In 2009, a team made up of dietitians and other health care practitioners decided that something needed to be done about the lack of fruit and vegetable consumption in Oregon. At the time, only 26% of Oregonians were consuming over the recommended 5 or more servings of fruits and vegetables per day. A needs assessment was done and it was found that "participants valued recipes and cooking information and used online resources to get this information". Using this information, the Food Hero Initiative was formed. They developed different tips and tools to make healthy eating a more accessible goal. The Food Hero team realized that they needed to figure out which social media site would best reach their clientele (people with limited incomes), and for this purpose the found that Facebook would work best. They also discovered that followers dropped off if too many posts were logged in too short a time, so they began posting one post per day. They also made sure to track data once the site was up and running to make sure they stay relevant.
I think that this article gives a great outline to anyone in the community nutrition field that wants to make a difference in a specific area. It can be used as an outline to make changes in a variety of situations, not just an increase in fruits and vegetables.

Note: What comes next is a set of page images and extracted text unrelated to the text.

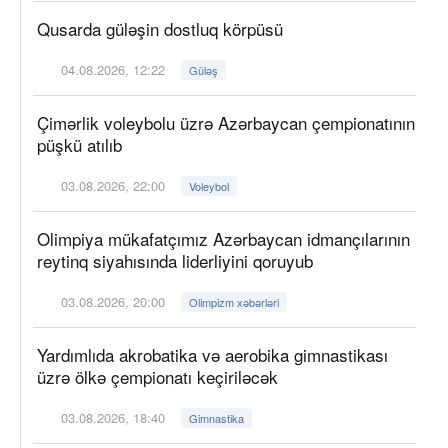
Qusarda güləşin dostluq körpüsü
04.08.2026, 12:22
Güləş
Çimərlik voleybolu üzrə Azərbaycan çempionatının
püşkü atılıb
03.08.2026, 22:00
Voleybol
Olimpiya mükafatçımız Azərbaycan idmançılarının
reytinq siyahısında liderliyini qoruyub
03.08.2026, 20:00
Olimpizm xəbərləri
Yardımlıda akrobatika və aerobika gimnastikası
üzrə ölkə çempionatı keçiriləcək
03.08.2026, 18:40
Gimnastika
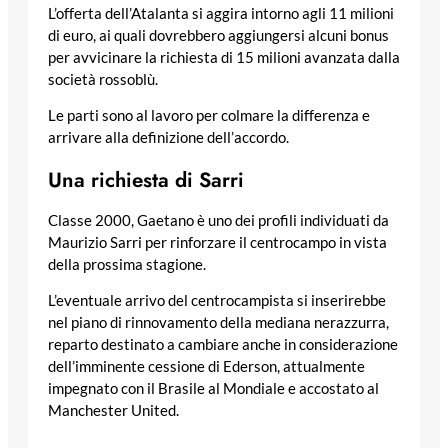
L’offerta dell’Atalanta si aggira intorno agli 11 milioni
di euro, ai quali dovrebbero aggiungersi alcuni bonus
per avvicinare la richiesta di 15 milioni avanzata dalla
società rossoblù.
Le parti sono al lavoro per colmare la differenza e
arrivare alla definizione dell’accordo.
Una richiesta di Sarri
Classe 2000, Gaetano è uno dei profili individuati da
Maurizio Sarri per rinforzare il centrocampo in vista
della prossima stagione.
L’eventuale arrivo del centrocampista si inserirebbe
nel piano di rinnovamento della mediana nerazzurra,
reparto destinato a cambiare anche in considerazione
dell’imminente cessione di Ederson, attualmente
impegnato con il Brasile al Mondiale e accostato al
Manchester United.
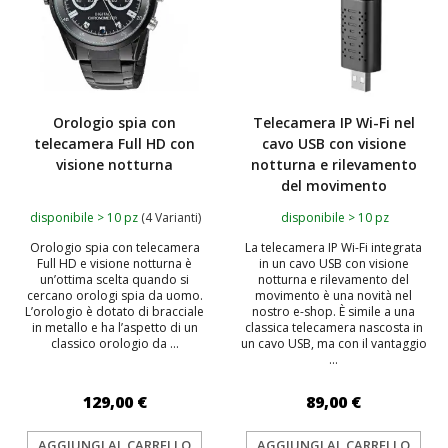
Orologio spia con
Telecamera IP Wi-Fi nel
telecamera Full HD con
cavo USB con visione
visione notturna
notturna e rilevamento
del movimento
disponibile > 10 pz
(4 Varianti)
disponibile > 10 pz
Orologio spia con telecamera
La telecamera IP Wi-Fi integrata
Full HD e visione notturna è
in un cavo USB con visione
un’ottima scelta quando si
notturna e rilevamento del
cercano orologi spia da uomo.
movimento è una novità nel
L’orologio è dotato di bracciale
nostro e-shop. È simile a una
in metallo e ha l’aspetto di un
classica telecamera nascosta in
classico orologio da ...
un cavo USB, ma con il vantaggio
...
129,00 €
89,00 €
AGGIUNGI AL CARRELLO
AGGIUNGI AL CARRELLO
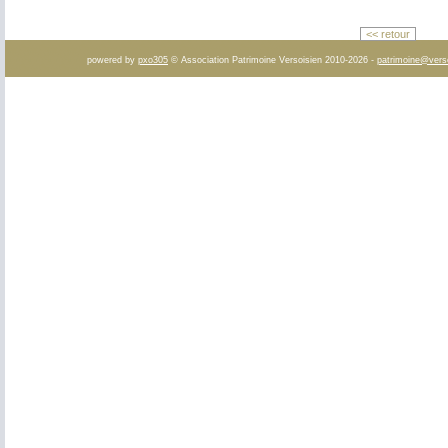
<< retour
powered by
pxo305
© Association Patrimoine Versoisien 2010-2026 -
patrimoine@vers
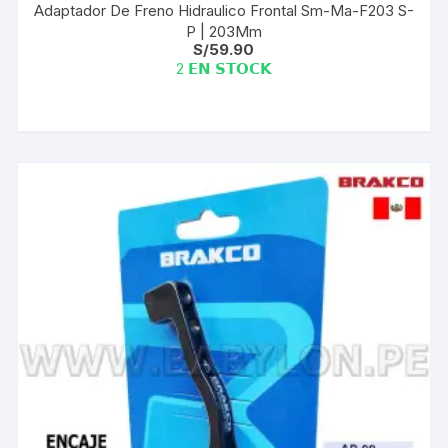
Adaptador De Freno Hidraulico Frontal Sm-Ma-F203 S-
P | 203Mm
S/
59.90
2 𝗘𝗡 𝗦𝗧𝗢𝗖𝗞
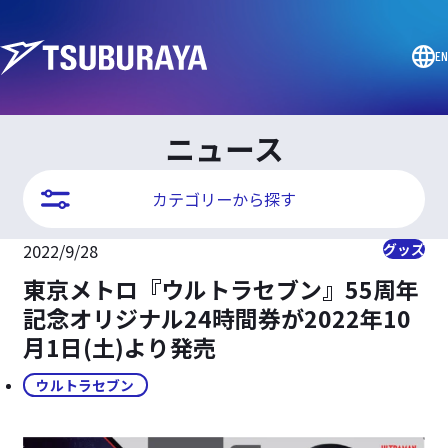
EN
ニュース
カテゴリーから探す
2022/9/28
グッズ
東京メトロ『ウルトラセブン』55周年
記念オリジナル24時間券が2022年10
月1日(土)より発売
ウルトラセブン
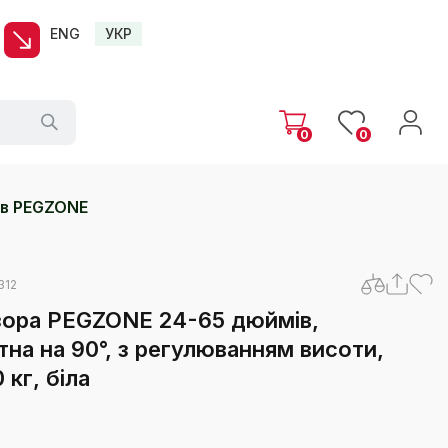
ENG
УКР
0
0
ів PEGZONE
312
ізора PEGZONE 24-65 дюймів,
тна на 90°, з регулюванням висоти,
кг, біла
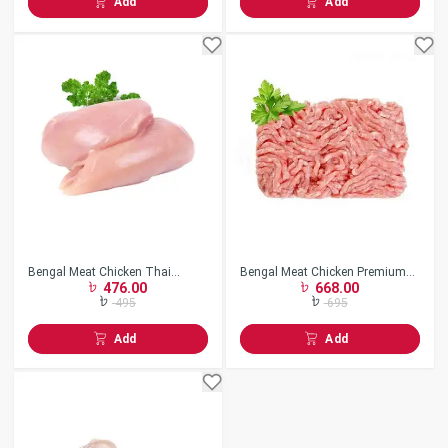
Add
Add
Bengal Meat Chicken Thai
Bengal Meat Chicken Premium
476.00
668.00
Boneless
Keema
495
695
Add
Add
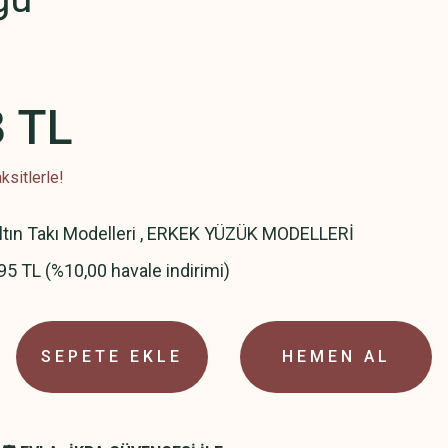
8 TL
ksitlerle!
ltın Takı Modelleri
,
ERKEK YÜZÜK MODELLERİ
95 TL (%10,00 havale indirimi)
SEPETE EKLE
HEMEN AL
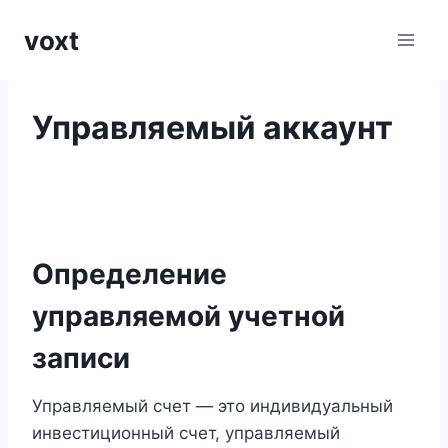
Перейти
voxt
к
содержимому
Управляемый аккаунт
Определение
управляемой учетной
записи
Управляемый счет — это индивидуальный
инвестиционный счет, управляемый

Tobey, L., & Manore, M. (2014). Social Media and Nutrition Education: The Food Hero Experience. Journal of Nutrition Education and Behavior, 128-133.


Wednesday, November 19, 2014

RD/PCP: Weight Loss Team?

Medicare has granted free one on one weight loss counseling to senior citizens, which are 30% obese. Only about 1% of the seniors have took advantage of this benefit. Primary Care Physicians are those that are getting reimbursed for these counseling session but have little to no experience with weight loss counseling. Some dietitians have made it their job to train PCPs to correctly counsel weight loss patients. Although, the amount of reimbursement is low, about $26 for 15 minutes of counseling and PCP would rather use their time for higher reimbursement services. It has been said that not a lot of seniors know about this benefit because it is not advertised, but the reason it is not advertised because most PCP do not want to perform the service. This gives RDs a chance to bring this benefit to their patients that actually want to lose the weight and cannot afford it. Also this is another opportunity for RDs to help train PCP and bridge the gap between the professions and make sure that every client is getting the same information. What do you think about this benefit and how it is so rarely used?